Especially a statement from Darren Cahill. “The pressure she’s been under for the last four or five years is hard to describe,” the Australian recently told Racquet magazine’s podcast. And told of a meeting with manager legend Ion Tiriac, Halep’s compatriot. “He took me aside a few times and said, “Listen, she’s got to win a major. The country needs this, we need this. Romania had difficult 30 years, the culture is rather negative. We don’t have a big football team – Simona is the biggest superstar in the sport we have. If she wins a major, that would change everything in Romania.”
You’ve already had enough pressure, Cahill says, “but if someone like him takes you aside and gives you a little more of it, you’ll feel it.” And if he had felt that already, then the pressure on Halep had been 100 times stronger. “How she handled it, I just have respect for it,” says Cahill.
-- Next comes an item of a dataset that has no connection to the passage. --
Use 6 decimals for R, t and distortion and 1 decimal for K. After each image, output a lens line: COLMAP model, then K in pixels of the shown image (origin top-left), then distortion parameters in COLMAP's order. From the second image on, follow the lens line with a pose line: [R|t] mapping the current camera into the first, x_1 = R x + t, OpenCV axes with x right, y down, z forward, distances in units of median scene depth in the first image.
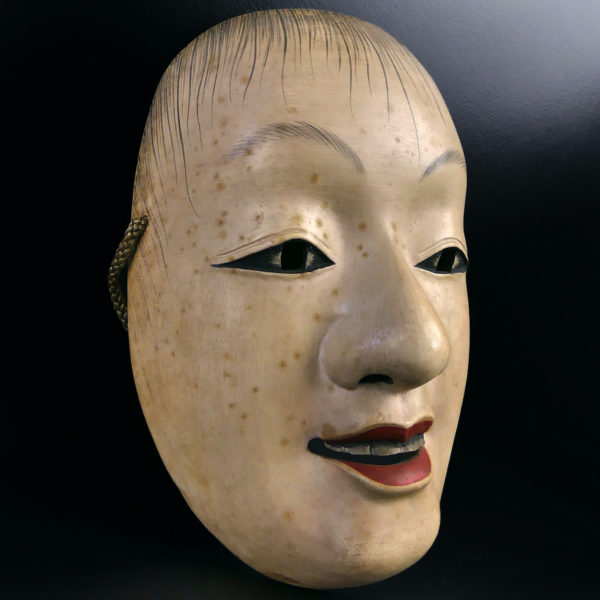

What can speak against a player who for the second time in a row finishes the year as number 1 and had already fixed this position before the end of the year tournament? Not much. Maybe that Wimbledon (out in round 3) and the US Open (out in round 1) went surprisingly bad, although Halep was in a good mood with the victory in Montréal and the final in Cincinnati. Then, however, the back went on strike: Herniated disc.
Halep unfortunately ended her best year with four defeats. But that she didn’t start in Singapore because of her her herniated disc – maybe it’s one of those things that shows how Halep has matured as a player: by finally listening to her body. Because that’s what the greats of this sport all did at some point, if they wanted to stay on the tour for a while.